Last year, a group called ResponsibleOhio started working toward a plan to legalize marijuana in Ohio. They found wealthy backers, interested not just in the marijuana industry but in having a legalized monopoly on it. ResponsibleOhio's plan allowed for just ten, predetermined, commercial growing sites in the state. It's pretty naked cronyism, and the Libertarian Party of Ohio has rejected.
"There is nothing 'responsible' about ResponsibleOhio," Libertarian Party of Ohio Political Director Tricia Sprankle said in a statement. "This isn't a proposal to restore rights to Ohioans. It's a crony scheme to line the pockets of a few wealthy investors."
The libertarians have supported legalization for more than 30 years but cannot support "the crony-capitalist nature" of the ResponsibleOhio plan, Sprankle said.

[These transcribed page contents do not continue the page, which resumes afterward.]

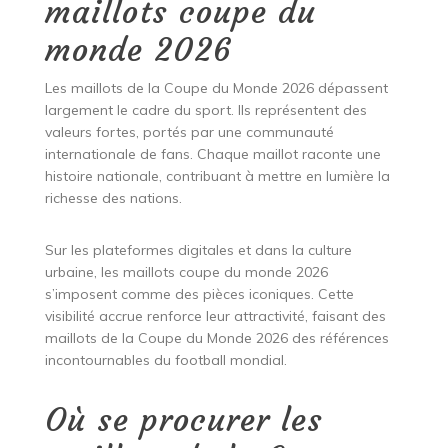
maillots coupe du
monde 2026
Les maillots de la Coupe du Monde 2026 dépassent
largement le cadre du sport. Ils représentent des
valeurs fortes, portés par une communauté
internationale de fans. Chaque maillot raconte une
histoire nationale, contribuant à mettre en lumière la
richesse des nations.
Sur les plateformes digitales et dans la culture
urbaine, les maillots coupe du monde 2026
s’imposent comme des pièces iconiques. Cette
visibilité accrue renforce leur attractivité, faisant des
maillots de la Coupe du Monde 2026 des références
incontournables du football mondial.
Où se procurer les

The Green Party also opposes a similar plan from a group calling itself Better for Ohio, which borrowed ResponsibleOhio's amendment language designating 10 grow sites but would allow others to buy into the commercial model.
While ResponsibleOhio's plan is pretty brazen, it doesn't follow all that far off from the model of legalization in the U.S. so far, which comes with taxes, regulations, and state licensed or even operated stores. The ability to regulate and control marijuana is one reason prohibitionists have to support it.

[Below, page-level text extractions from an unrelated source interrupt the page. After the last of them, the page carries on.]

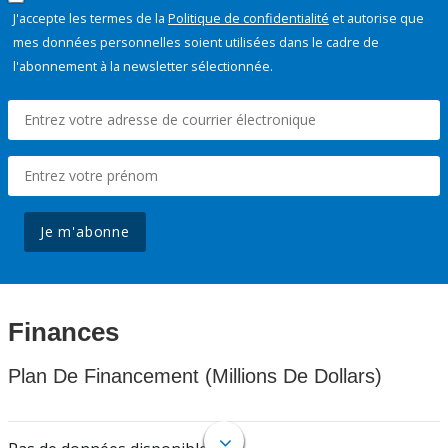
J'accepte les termes de la
Politique de confidentialité
et autorise que
mes données personnelles soient utilisées dans le cadre de
l'abonnement à la newsletter sélectionnée.
Je m'abonne
Finances
Plan De Financement (Millions De Dollars)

The Libertarian Party of Ohio is still considering whether to support the revised plan, which still includes an advantage for the first backers but allows others, eventually, to compete. It's an illustration of how governments work: what they can ban they can regulate and control, explicitly or through legalized monopolies. They do it with alcohol in places like Pennsylvania and Virginia. As calls to treat marijuana more like alcohol grow, we should consider whether to treat alcohol, and marijuana, more like cigarettes used to be, as a choice to buy, sell, or consume adults should be free to make for themselves.
The only other marijuana-related plan currently qualified to and collecting signatures to get on the ballot in November is from the Ohio Rights Group, and would permit only medical marijuana and industrial hemp farming. The Green Party supports that proposal.